● Transcribed page contents
<<<<

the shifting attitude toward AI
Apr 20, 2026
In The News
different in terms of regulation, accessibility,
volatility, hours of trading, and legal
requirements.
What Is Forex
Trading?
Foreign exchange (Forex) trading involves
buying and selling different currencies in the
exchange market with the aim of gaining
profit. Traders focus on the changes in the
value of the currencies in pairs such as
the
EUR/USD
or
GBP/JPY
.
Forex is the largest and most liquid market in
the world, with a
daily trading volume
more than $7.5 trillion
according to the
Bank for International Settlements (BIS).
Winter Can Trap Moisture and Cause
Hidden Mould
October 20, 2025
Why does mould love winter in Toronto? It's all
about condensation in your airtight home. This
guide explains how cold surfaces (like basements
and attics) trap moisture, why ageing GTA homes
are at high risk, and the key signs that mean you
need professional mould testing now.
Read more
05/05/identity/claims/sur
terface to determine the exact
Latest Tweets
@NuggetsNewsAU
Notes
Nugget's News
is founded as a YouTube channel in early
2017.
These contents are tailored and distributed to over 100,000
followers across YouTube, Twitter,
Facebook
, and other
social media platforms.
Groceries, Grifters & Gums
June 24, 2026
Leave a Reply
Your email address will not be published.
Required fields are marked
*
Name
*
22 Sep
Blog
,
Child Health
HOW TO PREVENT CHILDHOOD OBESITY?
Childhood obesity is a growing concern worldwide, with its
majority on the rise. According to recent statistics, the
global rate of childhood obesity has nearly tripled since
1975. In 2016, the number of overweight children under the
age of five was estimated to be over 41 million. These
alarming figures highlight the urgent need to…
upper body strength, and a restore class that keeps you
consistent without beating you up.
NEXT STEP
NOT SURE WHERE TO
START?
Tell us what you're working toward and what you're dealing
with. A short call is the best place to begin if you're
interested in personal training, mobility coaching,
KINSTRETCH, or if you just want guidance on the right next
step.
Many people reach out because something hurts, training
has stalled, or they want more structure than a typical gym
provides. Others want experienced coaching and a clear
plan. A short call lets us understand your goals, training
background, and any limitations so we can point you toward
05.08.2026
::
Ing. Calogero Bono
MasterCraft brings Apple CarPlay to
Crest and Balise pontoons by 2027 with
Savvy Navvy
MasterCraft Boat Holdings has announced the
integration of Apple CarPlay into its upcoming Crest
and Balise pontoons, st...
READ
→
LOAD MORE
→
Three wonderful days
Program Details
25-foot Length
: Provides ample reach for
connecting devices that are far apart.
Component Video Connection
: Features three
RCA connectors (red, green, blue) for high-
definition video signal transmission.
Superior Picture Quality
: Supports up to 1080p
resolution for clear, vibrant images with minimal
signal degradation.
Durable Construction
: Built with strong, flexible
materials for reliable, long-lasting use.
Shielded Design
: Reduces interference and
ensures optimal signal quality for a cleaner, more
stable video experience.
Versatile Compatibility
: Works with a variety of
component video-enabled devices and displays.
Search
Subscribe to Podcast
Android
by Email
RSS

>>>>

● EXERCISE DESCRIPTION
Rename every "Forex" in the transcribed page contents to "FX", keeping all other text the same.

● REPLY
the shifting attitude toward AI
Apr 20, 2026
In The News
different in terms of regulation, accessibility,
volatility, hours of trading, and legal
requirements.
What Is FX
Trading?
Foreign exchange (FX) trading involves
buying and selling different currencies in the
exchange market with the aim of gaining
profit. Traders focus on the changes in the
value of the currencies in pairs such as
the
EUR/USD
or
GBP/JPY
.
FX is the largest and most liquid market in
the world, with a
daily trading volume
more than $7.5 trillion
according to the
Bank for International Settlements (BIS).
Winter Can Trap Moisture and Cause
Hidden Mould
October 20, 2025
Why does mould love winter in Toronto? It's all
about condensation in your airtight home. This
guide explains how cold surfaces (like basements
and attics) trap moisture, why ageing GTA homes
are at high risk, and the key signs that mean you
need professional mould testing now.
Read more
05/05/identity/claims/sur
terface to determine the exact
Latest Tweets
@NuggetsNewsAU
Notes
Nugget's News
is founded as a YouTube channel in early
2017.
These contents are tailored and distributed to over 100,000
followers across YouTube, Twitter,
Facebook
, and other
social media platforms.
Groceries, Grifters & Gums
June 24, 2026
Leave a Reply
Your email address will not be published.
Required fields are marked
*
Name
*
22 Sep
Blog
,
Child Health
HOW TO PREVENT CHILDHOOD OBESITY?
Childhood obesity is a growing concern worldwide, with its
majority on the rise. According to recent statistics, the
global rate of childhood obesity has nearly tripled since
1975. In 2016, the number of overweight children under the
age of five was estimated to be over 41 million. These
alarming figures highlight the urgent need to…
upper body strength, and a restore class that keeps you
consistent without beating you up.
NEXT STEP
NOT SURE WHERE TO
START?
Tell us what you're working toward and what you're dealing
with. A short call is the best place to begin if you're
interested in personal training, mobility coaching,
KINSTRETCH, or if you just want guidance on the right next
step.
Many people reach out because something hurts, training
has stalled, or they want more structure than a typical gym
provides. Others want experienced coaching and a clear
plan. A short call lets us understand your goals, training
background, and any limitations so we can point you toward
05.08.2026
::
Ing. Calogero Bono
MasterCraft brings Apple CarPlay to
Crest and Balise pontoons by 2027 with
Savvy Navvy
MasterCraft Boat Holdings has announced the
integration of Apple CarPlay into its upcoming Crest
and Balise pontoons, st...
READ
→
LOAD MORE
→
Three wonderful days
Program Details
25-foot Length
: Provides ample reach for
connecting devices that are far apart.
Component Video Connection
: Features three
RCA connectors (red, green, blue) for high-
definition video signal transmission.
Superior Picture Quality
: Supports up to 1080p
resolution for clear, vibrant images with minimal
signal degradation.
Durable Construction
: Built with strong, flexible
materials for reliable, long-lasting use.
Shielded Design
: Reduces interference and
ensures optimal signal quality for a cleaner, more
stable video experience.
Versatile Compatibility
: Works with a variety of
component video-enabled devices and displays.
Search
Subscribe to Podcast
Android
by Email
RSS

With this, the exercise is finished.